> **Try it**
Output exactly the lines below, starting with the line that has "A cell as agglomerated" and going on through the line that has "Check the junctions", both included, and no other lines.

> **Data provided**

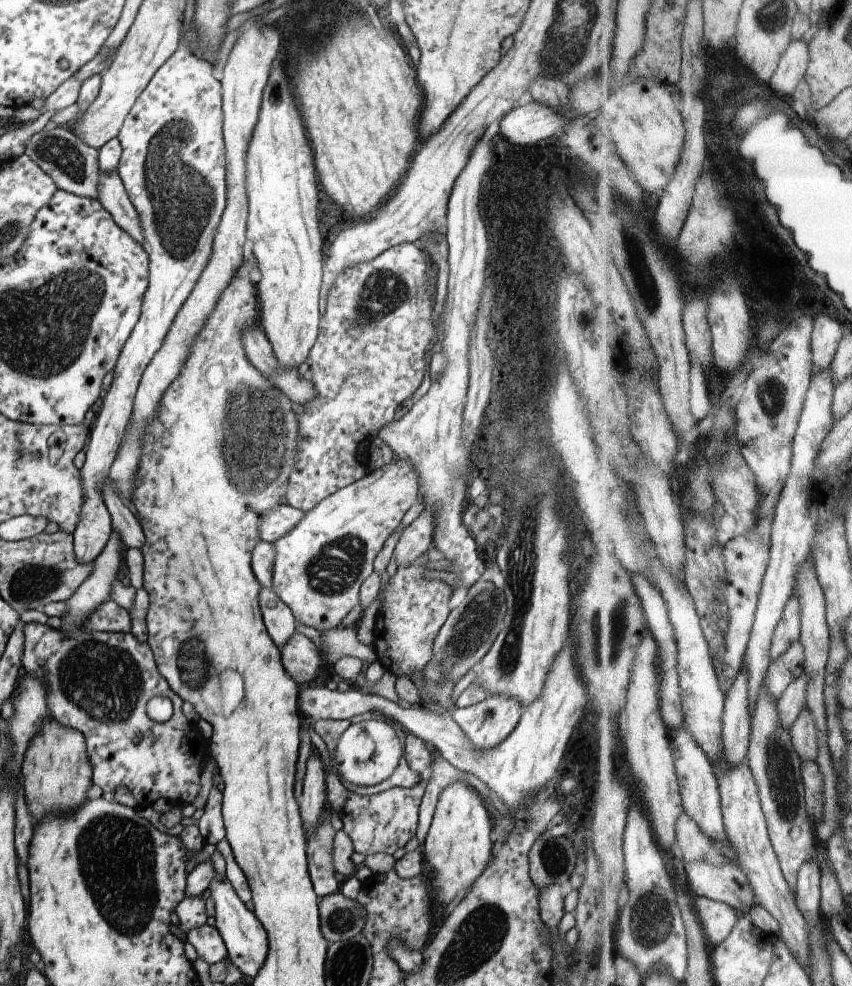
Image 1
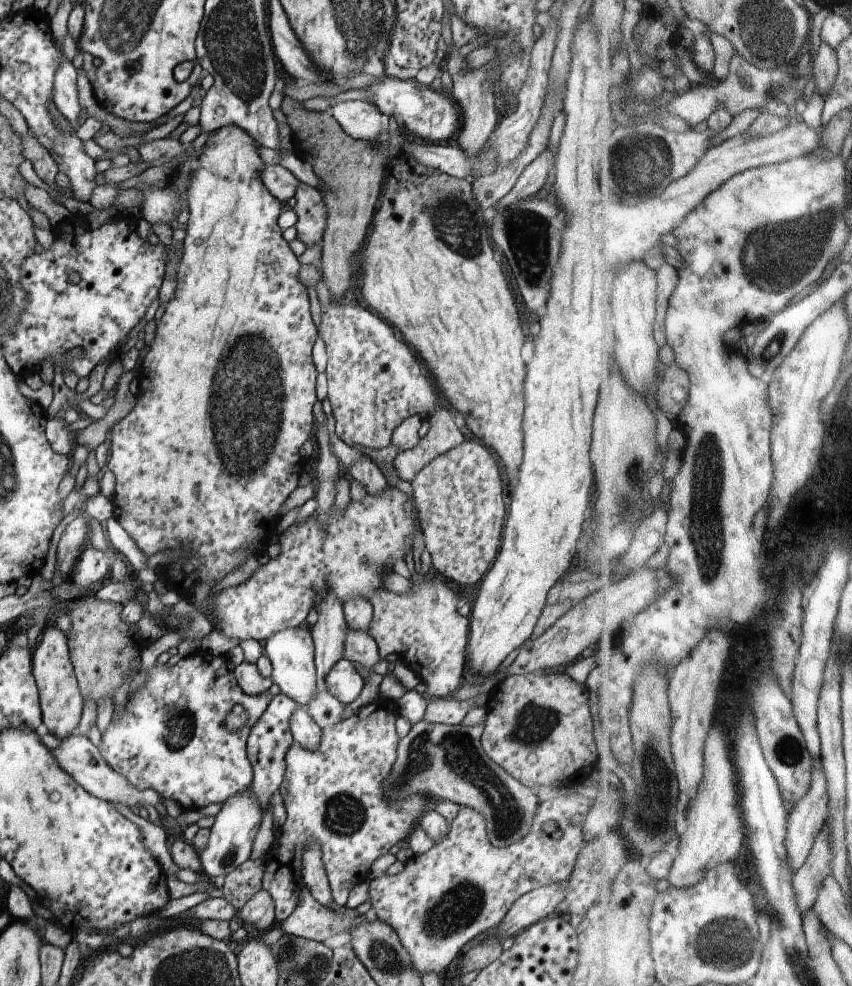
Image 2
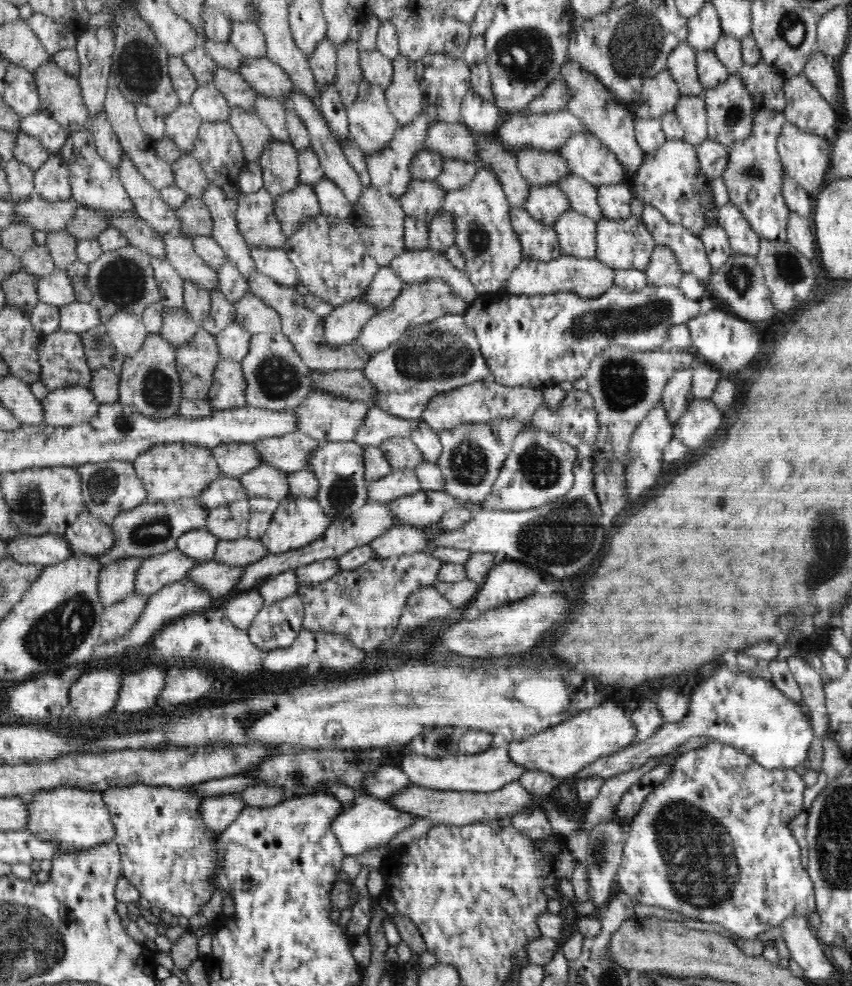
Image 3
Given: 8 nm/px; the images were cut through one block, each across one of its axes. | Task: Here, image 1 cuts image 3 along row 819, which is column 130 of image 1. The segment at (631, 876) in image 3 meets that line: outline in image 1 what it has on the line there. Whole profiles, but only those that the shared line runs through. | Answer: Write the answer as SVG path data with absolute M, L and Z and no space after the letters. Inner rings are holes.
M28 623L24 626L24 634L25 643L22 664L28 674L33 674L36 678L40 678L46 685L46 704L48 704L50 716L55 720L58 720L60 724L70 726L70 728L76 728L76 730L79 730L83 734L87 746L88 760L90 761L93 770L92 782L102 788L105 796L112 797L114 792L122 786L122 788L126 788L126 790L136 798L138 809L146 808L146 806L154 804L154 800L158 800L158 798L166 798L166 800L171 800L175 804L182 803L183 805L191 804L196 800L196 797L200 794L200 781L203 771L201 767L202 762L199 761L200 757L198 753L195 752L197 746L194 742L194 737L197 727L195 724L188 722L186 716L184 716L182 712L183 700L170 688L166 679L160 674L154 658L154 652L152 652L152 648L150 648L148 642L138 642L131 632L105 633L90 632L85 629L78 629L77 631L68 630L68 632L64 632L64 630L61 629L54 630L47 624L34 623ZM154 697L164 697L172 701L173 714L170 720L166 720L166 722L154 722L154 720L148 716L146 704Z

...

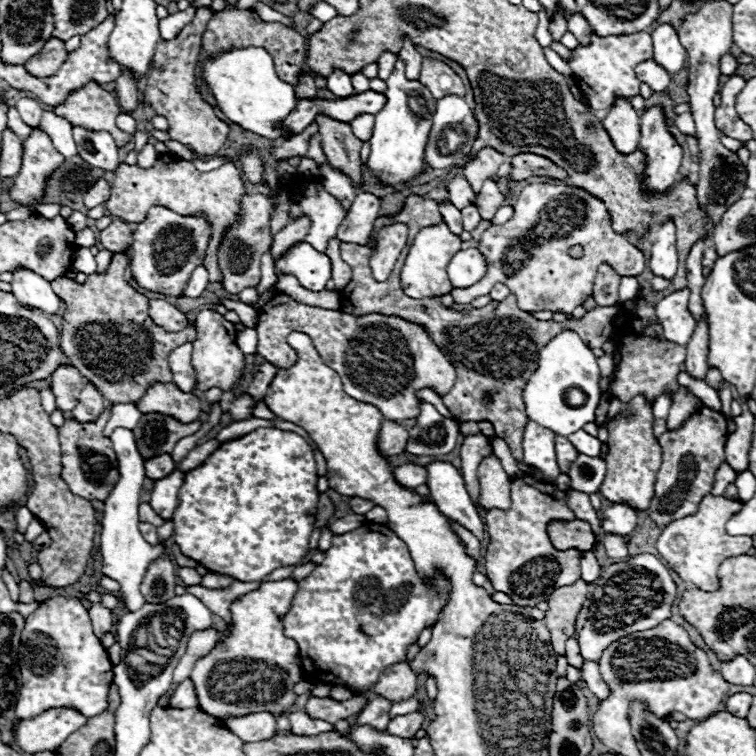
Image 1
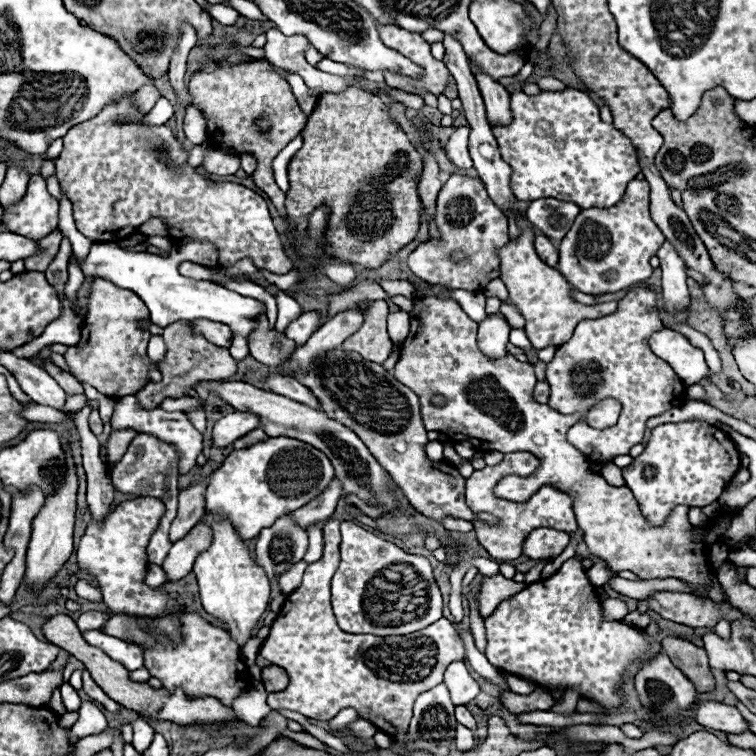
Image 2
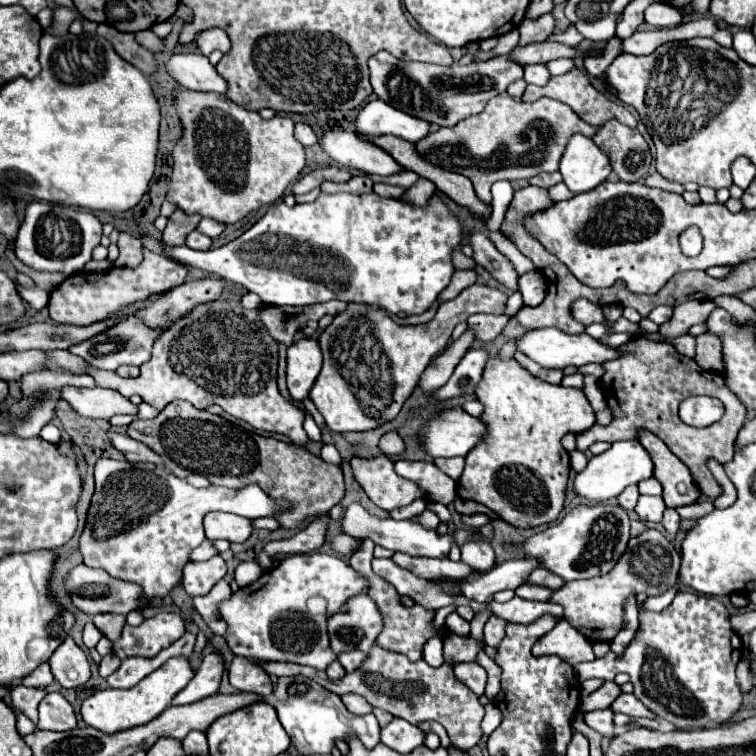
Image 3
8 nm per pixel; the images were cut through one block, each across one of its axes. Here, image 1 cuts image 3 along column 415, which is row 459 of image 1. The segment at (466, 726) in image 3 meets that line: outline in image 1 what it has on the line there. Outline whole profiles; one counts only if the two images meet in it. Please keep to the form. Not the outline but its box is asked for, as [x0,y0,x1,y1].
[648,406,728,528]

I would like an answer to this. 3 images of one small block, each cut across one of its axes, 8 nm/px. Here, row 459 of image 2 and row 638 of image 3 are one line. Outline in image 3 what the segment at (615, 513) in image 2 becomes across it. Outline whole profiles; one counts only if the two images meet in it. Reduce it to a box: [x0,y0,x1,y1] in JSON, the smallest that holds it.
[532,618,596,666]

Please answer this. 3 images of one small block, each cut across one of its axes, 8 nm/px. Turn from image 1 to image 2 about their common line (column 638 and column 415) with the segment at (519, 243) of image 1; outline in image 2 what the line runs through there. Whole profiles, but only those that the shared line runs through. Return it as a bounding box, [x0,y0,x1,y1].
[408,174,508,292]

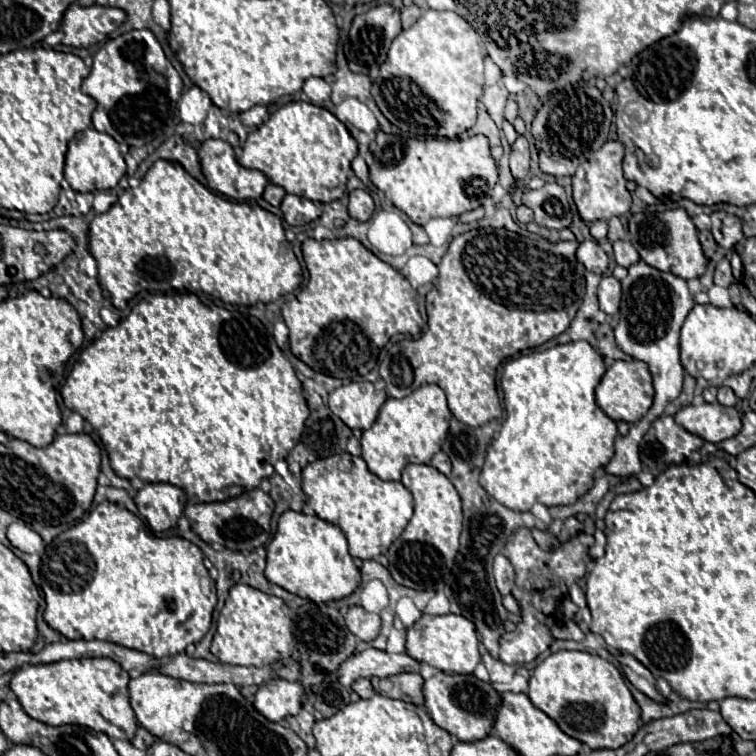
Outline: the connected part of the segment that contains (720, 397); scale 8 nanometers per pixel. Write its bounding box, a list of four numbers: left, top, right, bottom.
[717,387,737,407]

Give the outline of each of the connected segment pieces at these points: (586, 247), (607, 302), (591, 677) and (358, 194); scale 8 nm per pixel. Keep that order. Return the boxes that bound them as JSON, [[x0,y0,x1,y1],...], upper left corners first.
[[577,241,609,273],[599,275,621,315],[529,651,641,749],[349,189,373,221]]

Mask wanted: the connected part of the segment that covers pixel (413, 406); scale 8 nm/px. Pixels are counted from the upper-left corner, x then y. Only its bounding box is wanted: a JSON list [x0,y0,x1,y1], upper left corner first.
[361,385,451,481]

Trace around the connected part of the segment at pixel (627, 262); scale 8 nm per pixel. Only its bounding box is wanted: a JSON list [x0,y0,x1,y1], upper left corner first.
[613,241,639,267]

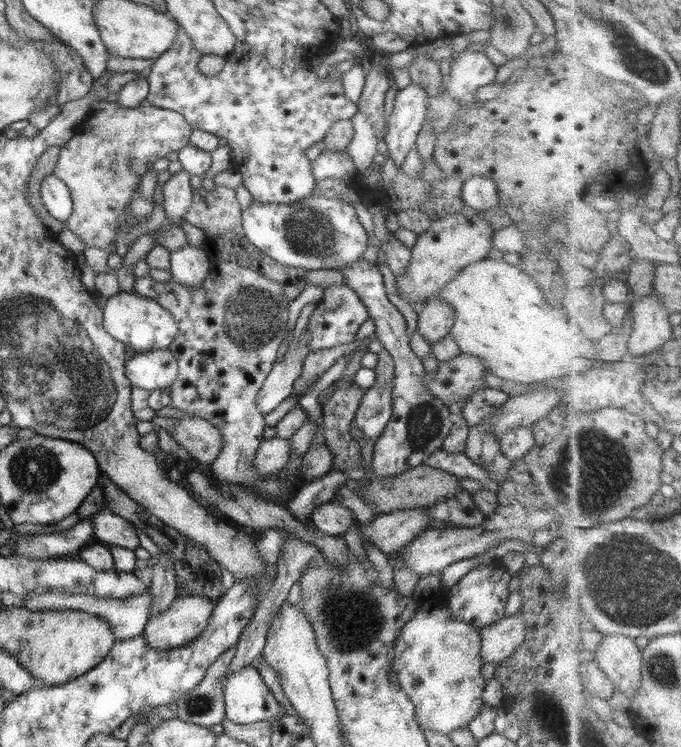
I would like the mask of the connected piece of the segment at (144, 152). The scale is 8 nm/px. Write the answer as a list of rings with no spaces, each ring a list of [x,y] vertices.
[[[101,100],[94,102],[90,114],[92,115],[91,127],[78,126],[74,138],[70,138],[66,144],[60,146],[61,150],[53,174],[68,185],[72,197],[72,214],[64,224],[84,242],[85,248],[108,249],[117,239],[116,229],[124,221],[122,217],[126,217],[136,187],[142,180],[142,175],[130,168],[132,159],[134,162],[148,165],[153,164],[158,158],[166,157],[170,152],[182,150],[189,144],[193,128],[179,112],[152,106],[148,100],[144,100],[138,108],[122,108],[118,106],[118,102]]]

* * *

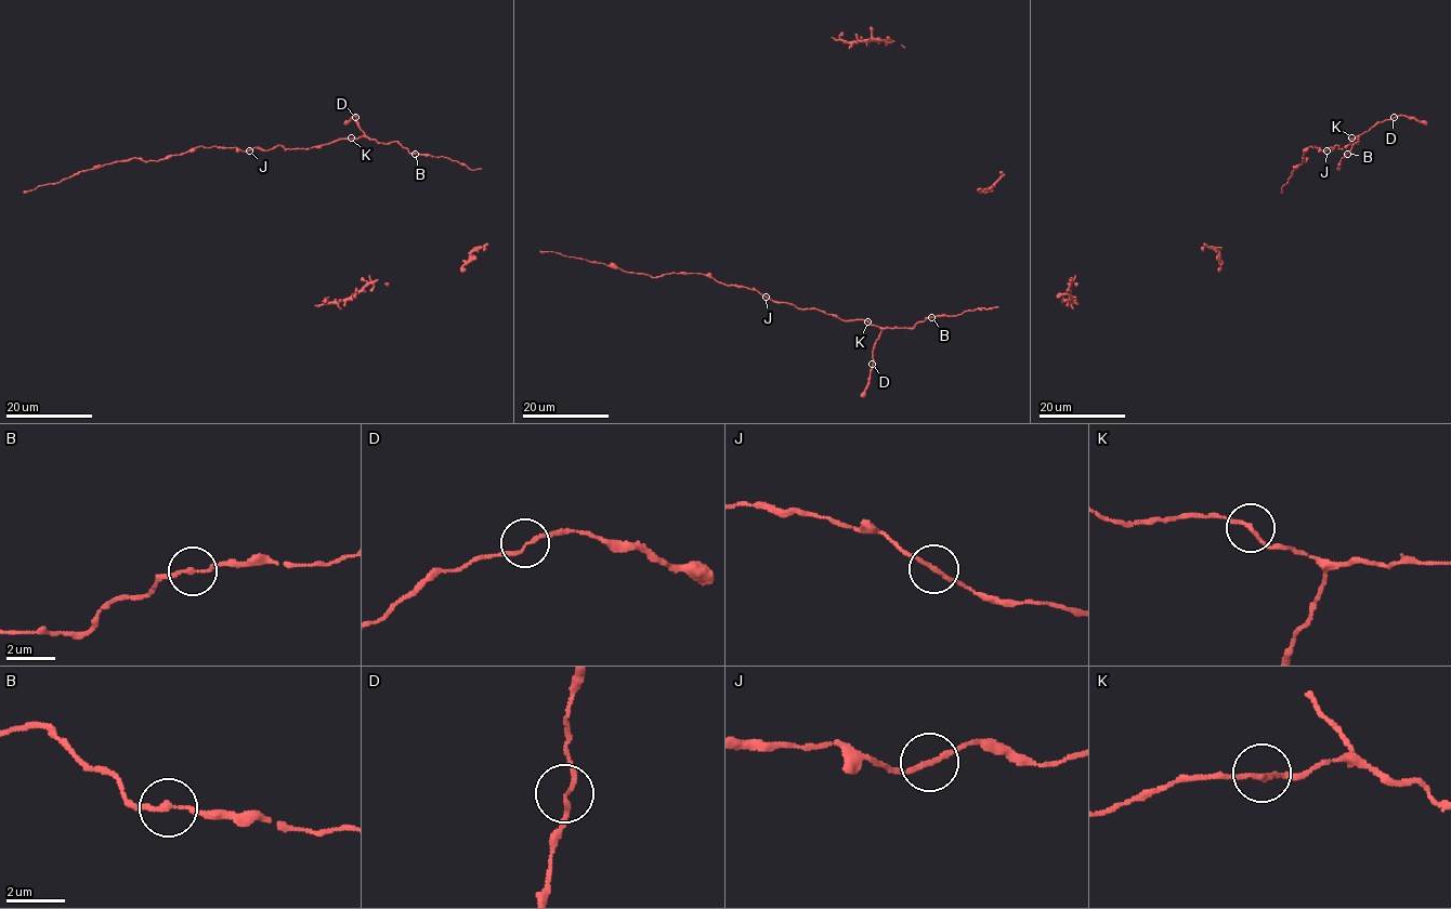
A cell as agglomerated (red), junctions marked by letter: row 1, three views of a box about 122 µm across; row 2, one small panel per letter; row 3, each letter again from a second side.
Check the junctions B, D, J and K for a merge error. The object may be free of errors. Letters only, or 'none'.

> **Your solution**
A cell as agglomerated (red), junctions marked by letter: row 1, three views of a box about 122 µm across; row 2, one small panel per letter; row 3, each letter again from a second side.
Check the junctions B, D, J and K for a merge error. The object may be free of errors. Letters only, or 'none'.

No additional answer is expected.